- [Required action]:
In the text on Essex County Country Club, what organization came out of the 1900 meeting the club hosted?

- [Extract to read]:
# # # # # # #

Golf club in West Orange, New Jersey

Essex County Country Club (ECCC) is a golf club in West Orange, New Jersey. It was founded in 1887, making it the oldest club in the state of New Jersey and the sixth oldest in the United States.

==History==
Essex County Country Club was established on what used to be the Orange Springs Hotel, a health resort centered around the Orange Mineral Springs. The hotel was purchased in 1889 and became ECCC. The former hotel became known as the Mansion House and became the clubhouse.

A nine-hole course was completed in 1895 and extended to 18 holes in 1897, designed by Alex Findlay. In 1900, Essex County hosted a meeting which included representatives from 10 New Jersey clubs and resulted in the birth of the New Jersey State Golf Association. Later that year, it hosted the first New Jersey Amateur Championship.

In 1916, A.W. Tillinghast designed a new 18-hole course, called the "Upper Course," on a 180 acres site on top of First Mountain, a few miles away from the original course. A second 18-hole course designed by Seth Raynor was built in the late 1920s; this course was sold in the 1970s, becoming the Francis A. Byrne Golf Course. The current course was also designed by Raynor and completed by Charles Banks; it retains seven Tillinghast designed holes alongside eleven new holes. In the early 21st century, renovation work was undertaken by Gil Hanse.

Some of its noted former members are Thomas Edison, Emlen Roosevelt, U.S. senator Joseph Frelinghuysen, and George W. Merck, president of Merck Chemical.

In addition to golf, popular sports on the club grounds in its early days included fox hunting, polo, lawn tennis, squash, and trap shooting.

# # # # # # #

- [Source material]:
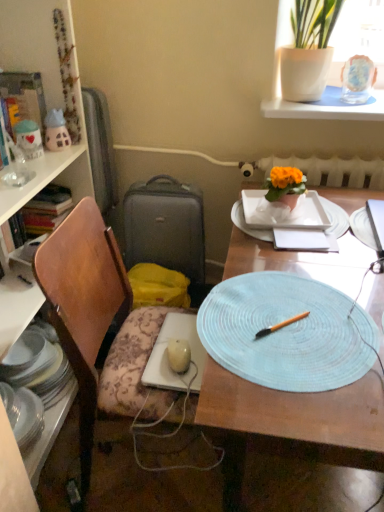
This screenshot has height=512, width=384. Identify the location of vacant space underneath light blue woven placemat at center, which is the second platter in back-to-front order (from a real-world perspective). (x=305, y=333).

# # # # # # #

- [Output]:
The New Jersey State Golf Association